Yet, when it came time to face the situation - to take a look at this woman who gave birth to me and was now dying, I wasn't sure how to feel. No one had told me what this would be like. There was no guide, no road map. What the hell was I supposed to be feeling? I felt like an outsider, to be honest. Was there something I should be feeling? Shouldn't I want to do everything in my power to help, to caregive, to pitch in, to be a good example to my son? What was I so scared of? But then something amazing happened. I was able to see her for who she was for the first time since I'd met her. There was great freedom in this. I didn't have the growing up issues my sisters did - I was removed, in a sense. We all shared blood, yes - but I'd had a whole other life. Other parents and siblings and a lifetime of memories with them, some good, some bad - some life altering. But a whole other family, nonetheless. With that came power and knowledge and compassion and perhaps some perspective I could share.

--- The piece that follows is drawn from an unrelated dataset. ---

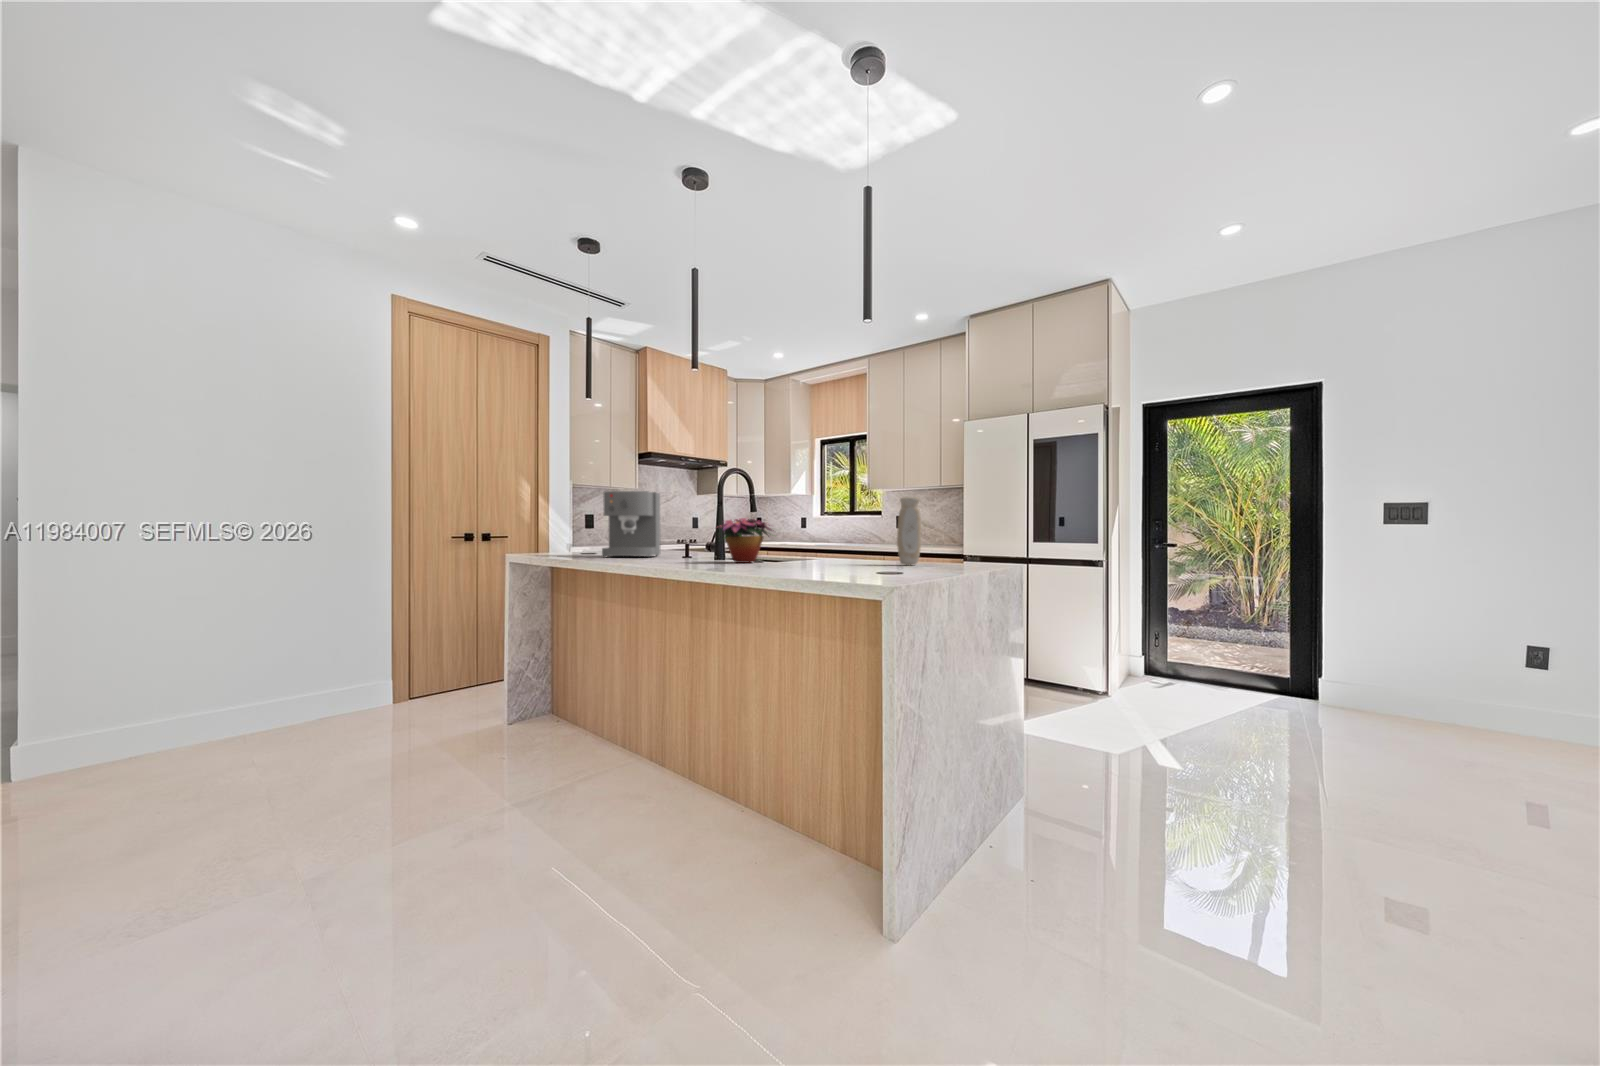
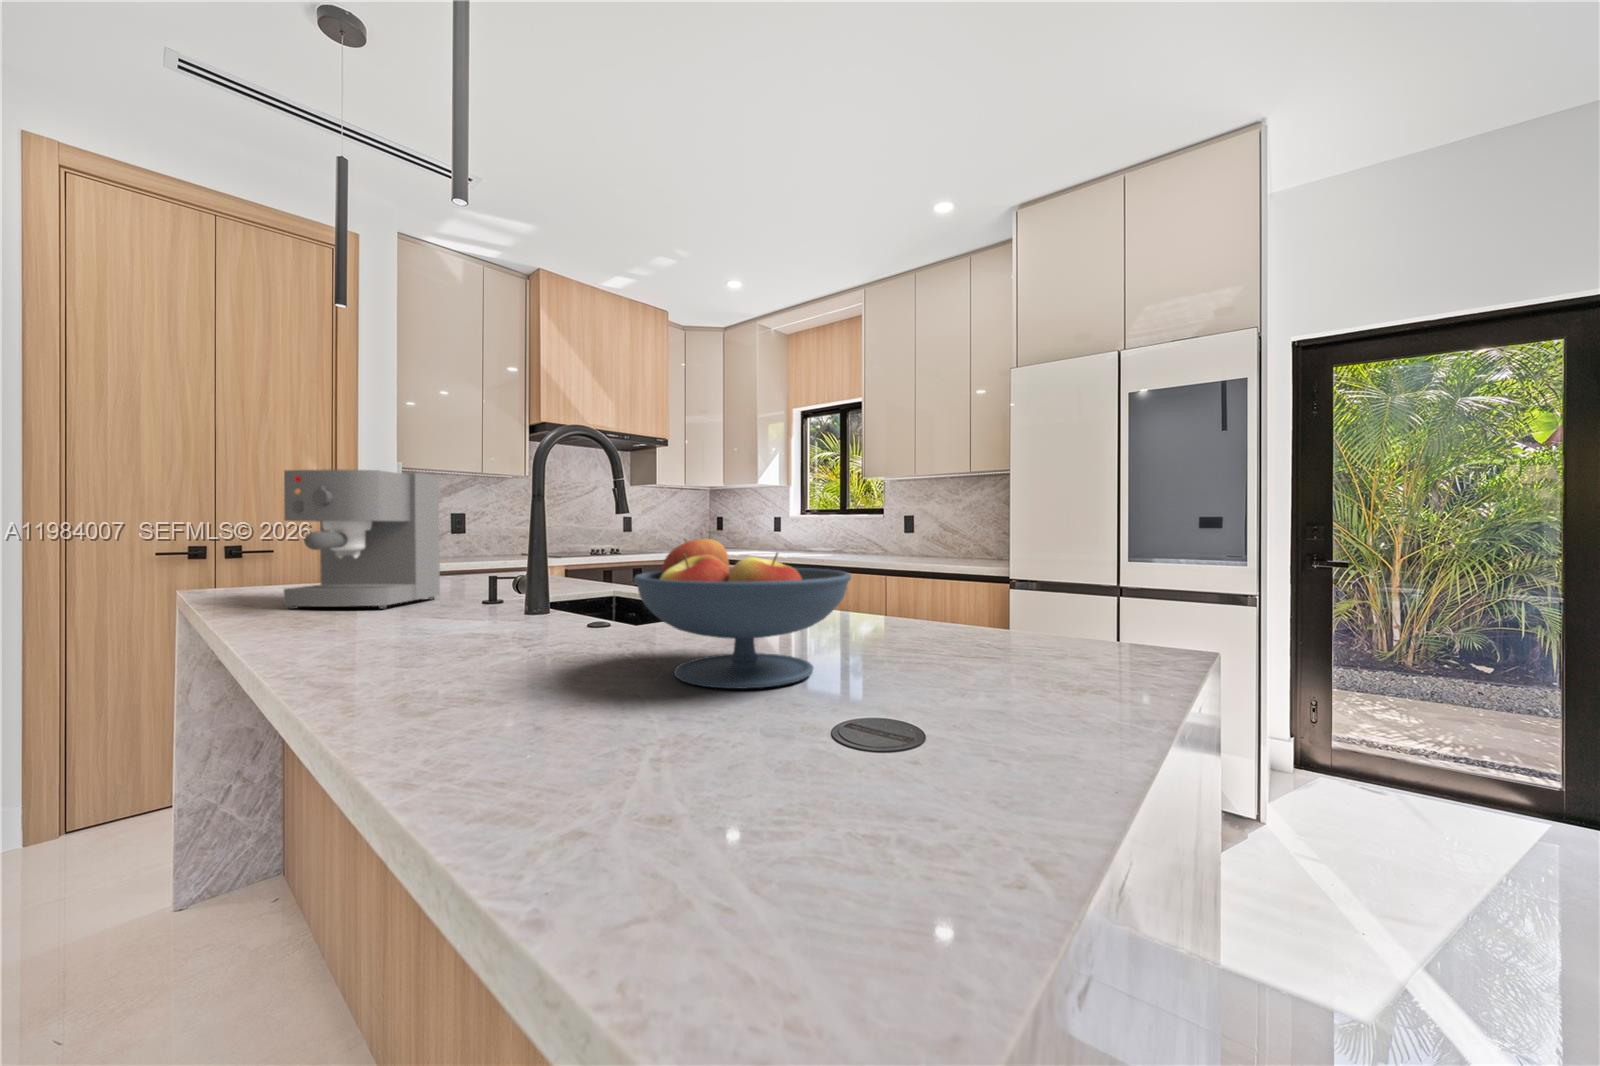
vase: present [897,497,921,565] -> none [904,479,965,658]
flower arrangement: present [720,518,774,563] -> none [434,530,614,645]
fruit bowl: none [803,519,879,567] -> present [633,539,851,689]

The thing is, for those of us born to parents of the 60s, those of us who grew up in the 70s and 80s, we really had to figure life out for ourselves. We were, in a very real sense, on our own. That "Me Generation" was very real, and I was a part of it. I know now how much my parents loved me and I have spent many years working through it and trying to overcome my alienation from that life. It's worked. I'm close to my family, we talk a lot and I see them twice a year and they're always there when I need them. But growing up, and my mom admits this, it was about them. Their needs, their desires, whatever worked for them and however us kids fit into the picture was kind of how things went. I'm sure, in fact I know, they thought they were doing a good job and I have too much love for them now to tell them "You know what? It sucked. It hurt. I was lonely. I had no idea what to do and no encouragement and way too much opportunity to get in trouble."

Back to Santa Fe and my dying birth mother. After seeing the dynamics that I missed by not growing up there, it finally occurred to me why I was there. I was there to assure her that I did not hate her for giving me up, I was there to try and convince her to let go of her wound and anger, and to start letting her daughters go so they weren't left with those same wounds after she was gone. It was now her gift to be able to say to them "I'm sorry. I was wrong. I messed up. You didn't deserve that." It is our job as parents, after all - to let our children have a voice. Let them tell us how mad they are and take it in the gut. It. Is. Our. Job.

One day my son will come to me with a list of all I've done wrong, and you know what? He'll be right. I will have to look him in the eyes and say "You're right, I was wrong, I'm sorry.

I hope it's not hard, because in the end it's not all about me. Or you. It's about them. Children or friends or siblings. Take it in the gut. It's the parting gift, I believe.